I still can’t sleep without medicine at night. I don’t know what the problem is, but it really needs to go away before my assignment starts. As such, I haven’t been having any dreams because that’s just what Benadryl and other drugs do to you, they either erase dreams entirely or give you really screwball ones (as an example, the first anti-depressant I tried had me dreaming of phone calls and talking in my sleep so loudly and extensively that I woke myself up). I managed to remember we have melatonin supplements in the cabinet and I took that instead. While it did take like two hours to really affect me, I was able to sleep and actually dreamt.

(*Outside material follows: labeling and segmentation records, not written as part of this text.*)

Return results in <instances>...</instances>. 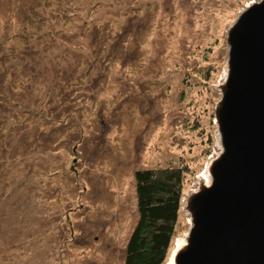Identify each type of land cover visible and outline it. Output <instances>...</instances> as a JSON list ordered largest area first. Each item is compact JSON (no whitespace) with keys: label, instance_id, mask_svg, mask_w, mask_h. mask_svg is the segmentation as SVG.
<instances>
[{"label":"rangeland","instance_id":"rangeland-1","mask_svg":"<svg viewBox=\"0 0 264 264\" xmlns=\"http://www.w3.org/2000/svg\"><path fill=\"white\" fill-rule=\"evenodd\" d=\"M256 1L0 0V89L18 105L0 109L13 217L0 229L14 234L0 259L124 264L136 171L185 169L184 198L208 181L227 30ZM184 207L166 264L190 228Z\"/></svg>","mask_w":264,"mask_h":264},{"label":"water","instance_id":"water-1","mask_svg":"<svg viewBox=\"0 0 264 264\" xmlns=\"http://www.w3.org/2000/svg\"><path fill=\"white\" fill-rule=\"evenodd\" d=\"M209 181L184 198L190 228L175 264H264V0L227 30Z\"/></svg>","mask_w":264,"mask_h":264},{"label":"trees","instance_id":"trees-1","mask_svg":"<svg viewBox=\"0 0 264 264\" xmlns=\"http://www.w3.org/2000/svg\"><path fill=\"white\" fill-rule=\"evenodd\" d=\"M16 3H18L17 0ZM61 14L65 15L64 12ZM19 15L23 17L22 14ZM64 18L68 19L67 16ZM7 35L5 33L0 36V51L2 52L6 48L4 41ZM21 37L25 36L21 35ZM22 51L26 54H23ZM20 53L25 58L34 55V51L30 47L25 50L21 48ZM5 67L3 65L2 69L6 70ZM30 68H34V66H30ZM7 91V89L5 91L0 89V109L9 108V104H13L14 108H18L15 101L8 97ZM3 131L4 128L0 127V138L1 135L5 136ZM3 148L4 146H0V150H3ZM185 172L186 170L183 168H150L136 171L139 216L137 225L126 247L124 264H166L168 254L177 235V227L183 209ZM1 194L0 203L8 198L4 188ZM5 194L6 196H4ZM2 210L0 207V218L8 220L13 218L11 212L9 216H5L4 213L6 212L2 213ZM0 230V243H3L2 240H6V237L10 241L13 239L12 227H9L6 231L4 229ZM15 258L17 256L13 257V263L18 264ZM6 261L1 257L0 264H11L10 260Z\"/></svg>","mask_w":264,"mask_h":264},{"label":"bare ground","instance_id":"bare-ground-1","mask_svg":"<svg viewBox=\"0 0 264 264\" xmlns=\"http://www.w3.org/2000/svg\"><path fill=\"white\" fill-rule=\"evenodd\" d=\"M209 181V179H208ZM185 241L184 239L182 240H178L177 243H176V247H175V250L173 252V255L171 256L170 260L168 261V264H175V260H174V255L181 249L185 246Z\"/></svg>","mask_w":264,"mask_h":264}]
</instances>
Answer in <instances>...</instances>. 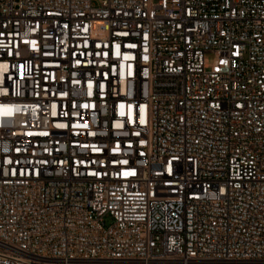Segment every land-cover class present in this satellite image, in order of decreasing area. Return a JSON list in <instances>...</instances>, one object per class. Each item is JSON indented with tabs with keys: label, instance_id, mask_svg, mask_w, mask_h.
<instances>
[{
	"label": "built area",
	"instance_id": "1",
	"mask_svg": "<svg viewBox=\"0 0 264 264\" xmlns=\"http://www.w3.org/2000/svg\"><path fill=\"white\" fill-rule=\"evenodd\" d=\"M0 264H264V0H0Z\"/></svg>",
	"mask_w": 264,
	"mask_h": 264
},
{
	"label": "rangeland",
	"instance_id": "2",
	"mask_svg": "<svg viewBox=\"0 0 264 264\" xmlns=\"http://www.w3.org/2000/svg\"><path fill=\"white\" fill-rule=\"evenodd\" d=\"M154 2H156L157 0H153ZM209 59H211V56L208 57ZM105 224L108 225L111 222V219L109 217H105Z\"/></svg>",
	"mask_w": 264,
	"mask_h": 264
}]
</instances>
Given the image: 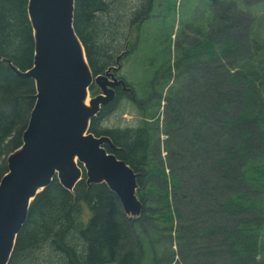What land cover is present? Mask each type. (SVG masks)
Wrapping results in <instances>:
<instances>
[{
  "label": "trees",
  "instance_id": "trees-1",
  "mask_svg": "<svg viewBox=\"0 0 264 264\" xmlns=\"http://www.w3.org/2000/svg\"><path fill=\"white\" fill-rule=\"evenodd\" d=\"M158 1L75 0L74 28L95 75L115 65L126 44L125 56L137 49L141 26ZM28 2L0 0V181L7 173V157L23 143L36 101L34 80L20 77L13 69L26 71L34 64ZM252 5L260 6L264 13V0H243V6L237 0H210L209 18L199 30L205 37L183 47L176 61L177 71L196 81L190 68L197 64L193 58L199 57L198 48L210 55L209 61H201L207 71L205 89L195 82L200 86L199 98L190 99L196 120L191 133L195 146L200 124L215 132L211 143L205 144L207 156L213 159L210 168L214 179L210 186L200 187V195L206 199L211 189L216 191L210 196L213 202L206 199L205 209L212 217L217 212L216 223L206 227L207 223L198 235H190L193 240L189 241L182 225H176L180 206L171 208L168 194L154 206L145 204L140 216L130 217L106 183L88 186L84 171L74 191L55 177L36 195L9 264H215L216 257L222 259L219 264H264V17L247 9ZM134 31L135 41L129 43ZM170 75L171 66L149 77L146 87L152 96L147 102L156 100L154 85L164 87ZM188 84L170 97H184ZM118 91L117 97L92 118L89 131L97 137L108 135L116 148L104 147L139 173L137 194L145 202L150 180L162 174L155 172L150 162L153 129L144 124L102 128L104 118L124 96L121 88ZM142 102V114L152 116L154 105ZM172 110L179 111L177 107ZM172 174L171 186L181 190L182 178ZM161 177L166 185L168 176ZM175 198L186 202L182 191ZM212 204L216 212H209ZM188 243L195 248L196 257L183 253L177 258L179 251L174 244L181 250Z\"/></svg>",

The dream was kinda awkward, something about school and then stuff, I haven’t thought about it most of the day so I lost stuff. But I do remember going to “church” with my mom. We were having a mild disagreement about something and were going to a seminar of some kind that had to do with church. I don’t know who was talking at the pulpit and I don’t really care either. He was saying something about religion and salvation and then a song from church popped in and was there until after I had woken up and been that way for an hour. Another dream stepped in, this one about spirits and demons, but not demons who were there to hurt me, spirits and demons who were there to help me. I’m not sure how to characterize it.
My first thoughts were maybe part of my brain wanted to go back to Christianity (it’s possible since I didn’t leave with negative feelings towards the religion itself, just the setup where approval by humans is required to get in). The other thought was maybe YHWH was trying to get me back. Who knows, can’t really extrapolate a deity’s thoughts on anything. That last one stuck with me more than the first thought though. I’m really not sure what was with the spirit and demon though, I had crafted a story in my mind before I went to bed about a highly sensitive teenager (like, very clairvoyant and mediumistic, talented at scrying and reading auras, and doesn’t enjoy it in the least bit, especially when other kids ask him to do seances and shit) and quite frankly the “me” at that part of the dream was my main character (yeah it’s easier for me to craft stories as that person being me, I write a lot of first person as such). I honestly cannot be sure though. Unfortunately I just don’t remember enough detail for that sort of breakdown.
Perhaps I’ll have another strange dream tonight, that seems to be the theme for the last couple of weeks, strange dreams with profound hidden meanings. I actually have got along with my mother recently so I am rather curious what’s up with her popping into my brain space, she usually isn’t there. Whatever, I’ll just see what comes up by the morning.